The head and neck is a common site for non-melanoma skin cancer due to ultraviolet (UV) skin exposure. Squamous cell carcinoma presents the greatest challenge, and is largely dealt with in primary care. However, there is a subset of more aggressive tumours that can be identified histologically and which carry an increased risk of recurrence and nodal metastases; these require treatment by a multidisciplinary team (MDT) (Peat et al 2012). In the context of an aging population and global warming, the incidence of such lesions is rising.

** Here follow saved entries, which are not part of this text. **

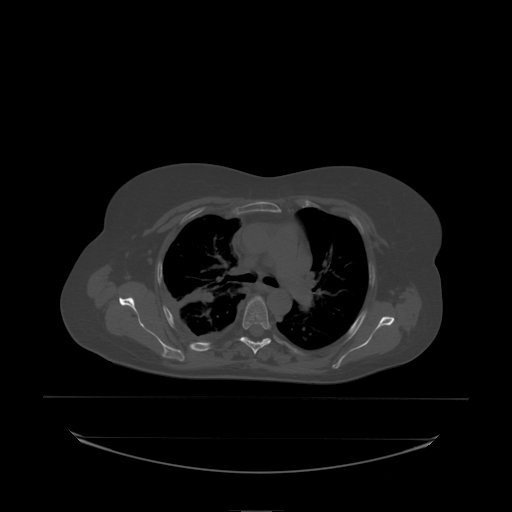
CT including the spine, one axial slice. Slice 158 of 242 in the series (ordered by position). Bone window (W 1800 / L 400 HU). 512 × 512 image matrix. Female patient, age 53 years. Case-level facts recorded for this patient, not image findings: primary cancer: lung; vertebrae with lytic lesions (as recorded): T7, L1.
Outlined on this slice (semi-automatic segmentation, software-assisted and operator-edited):
- T5 vertebra: bounding box (x1, y1, x2, y2) in pixels: (243, 297, 271, 330)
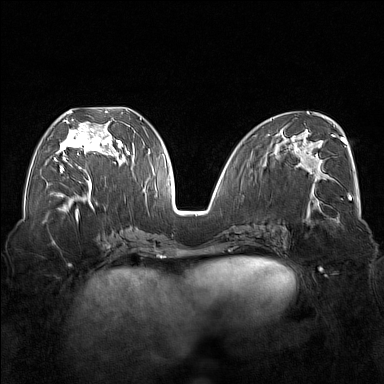
Breast MRI (dynamic contrast-enhanced), one axial slice. Position 74 of 176 along the scan axis. Dynamic contrast-enhanced series, time point 2 of 7 at this slice position (early post-contrast). 1.5 T. TE 1.8 ms, TR 5 ms. 1 mm slice thickness. 384 × 384 image matrix, field of view 350 × 350 mm. Female patient.
Structures marked on this image (semi-automatic segmentation, software-assisted and operator-edited):
- enhancing-tissue mask used for the functional tumour volume (all voxels passing the contrast-enhancement thresholds inside the analysis volume; usually the tumour): bounding box (x1, y1, x2, y2) in pixels: (54, 111, 122, 173)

Studies in New Zealand and overseas have shown that patients with head and neck cancer generally experience a measurable improvement in quality of life in the first two to three years following treatment (Morton 2003). Long-term survival has also been shown to be significantly associated with early quality of life scores in these patients (Mehanna et al 2005). More recent Auckland research has shown that patients with head and neck cancer have substantial unmet needs, and that there is great potential for enhanced quality of life and other benefits for individuals if they receive adequate support (Cavell et al (in press)).
Head and neck cancer and its treatment may impinge on a patient’s facial appearance, voice and speech, oral continence, chewing and swallowing, breathing, hearing and sight. It may also impact on shoulder function. For this reason a multidisciplinary meeting (MDM) forms the basis of clinical care for head and neck cancer. The MDM involves specialists in ablative and reconstructive surgery; dental, oral and maxillofacial surgery; speech-language therapy; dietetics; and psychology, alongside a nurse specialist. These practitioners confer and interact with patients to determine optimal individual treatment pathways (BAHNO 2009; NHS Wales 2005).
A recent (unpublished) review of patients requiring major head and neck surgery in Auckland over a two-year period found that the average patient required two admissions, and spent a total 30 days in hospital. Because of the relatively low number of disparate cancers of the head and neck nationally, the requirement for multidisciplinary care and the large workload associated with inpatient care, a case can be made for a concentration of services, to consistently achieve optimal treatment outcomes and cost-effective care.